The closure was confirmed by Nigel Smith, marketing and communications director of Tourism South East, which is currently discussing redundancies with the centre’s six employees, three permanent and three casual. Those talks, he said, would be complete by the end of October. He said Rother wanted to focus on a leaflet distribution service, for which it did not tender.

Rye is fortunate though, said Cosstick, because the likely result of the closure would be to draw more visitors to the town’s Heritage Centre, which is going from strength to strength. Its income for the first six months of this year was up by about 12 per cent. Predicted growth for the centre on Strand Quay was five per cent for the full year. But Heritage could not take on email and telephone inquiries; it did not have the staff to cope: “Our budget is very, very tight.”

But it could and would provide the face-to-face service that would be lost in Lion Street. The higher footfall at Strand Quay would probably translate into more growth, more income.

About half the Heritage Centre’s business comes from student groups, mainly from April to July. This tails off in August and September. Indeed, August was down 2 per cent on last year and September down 10 per cent. In a full year, growth is forecast to be about 9 per cent.

The Heritage Centre will change its opening hours over winter. From Monday November 17 until Monday February 9 it will be open at weekends only.

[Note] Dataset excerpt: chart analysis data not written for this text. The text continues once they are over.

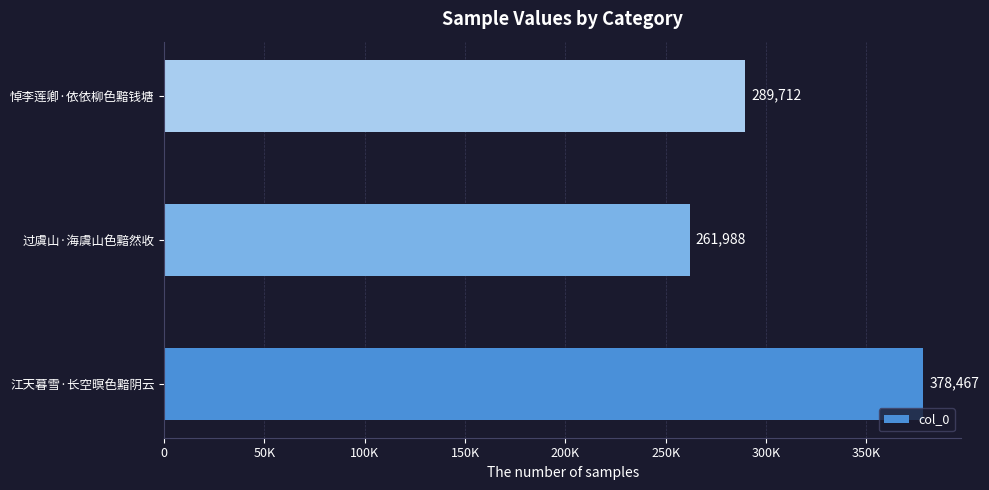

What is the greatest value displayed?

378467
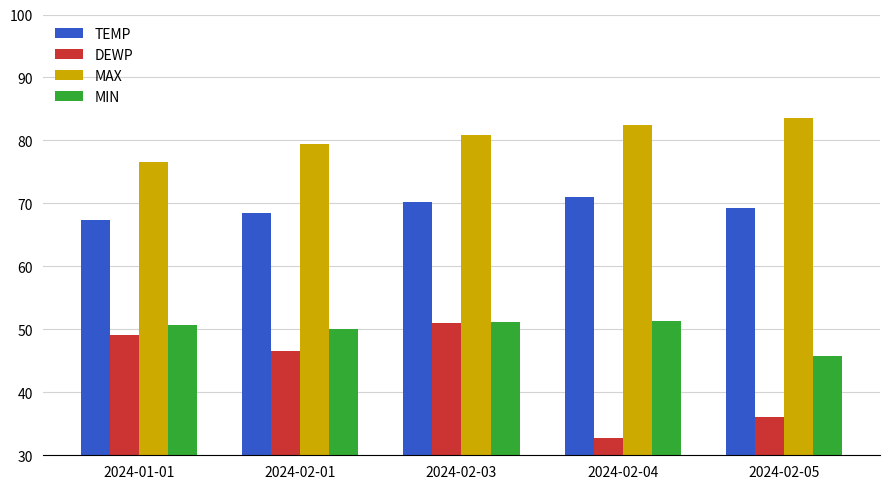

At which label does TEMP reach its minimum?

2024-01-01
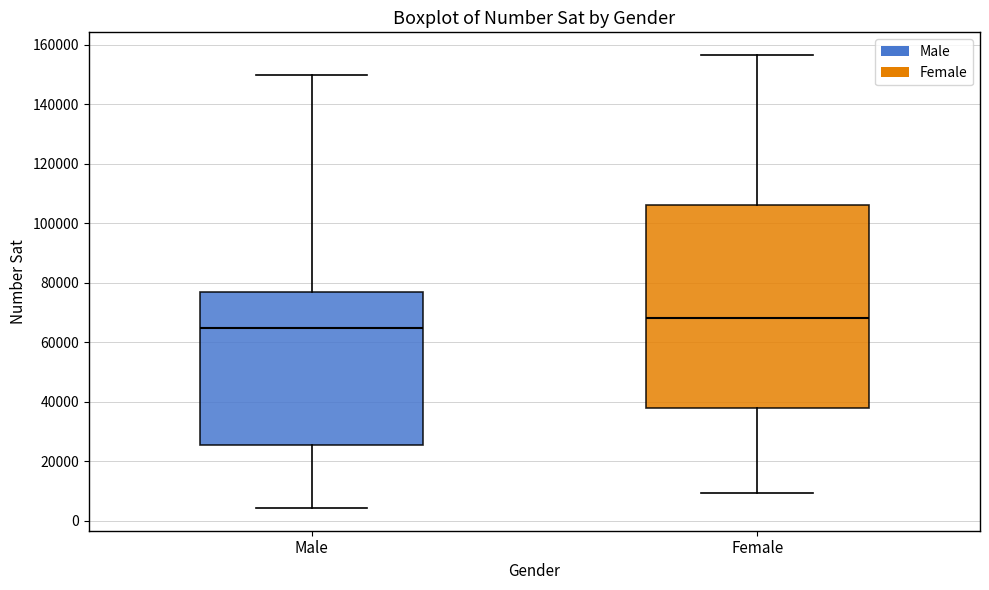

Reading left to right, read every box against the y-axis: the position of its median line, the range the box covers, and the ends of its whiskers. The values are not printed on the chart, so give them approximately, as read against the axis.

Male: median 64000, box 26000 to 76000, whiskers 4000 to 150000
Female: median 68000, box 38000 to 106000, whiskers 10000 to 156000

In the immediate post-Christmas period it would also be open for pre-arranged groups.

Cosstick said technology was changing the tourist information business. Increasingly brochures are downloaded on the internet. Nevertheless, Rother has agreed a contract worth £23,000 with Brochure Connect to handle leaflet requests from the public via tourist information points.

Next month, Cosstick added, his centre would benefit from an endorsement in a BBC television series Holiday of a Lifetime. In the show, hosted by Len Goodman, the Strictly Come Dancing judge, Bill Oddie will retrace a childhood holiday to Dungeness and Camber. The show suggests that while in the area there are 10 must places to visit; one of them is the Heritage Centre. The series begins on October 20 and Oddie is scheduled to appear in the third programme.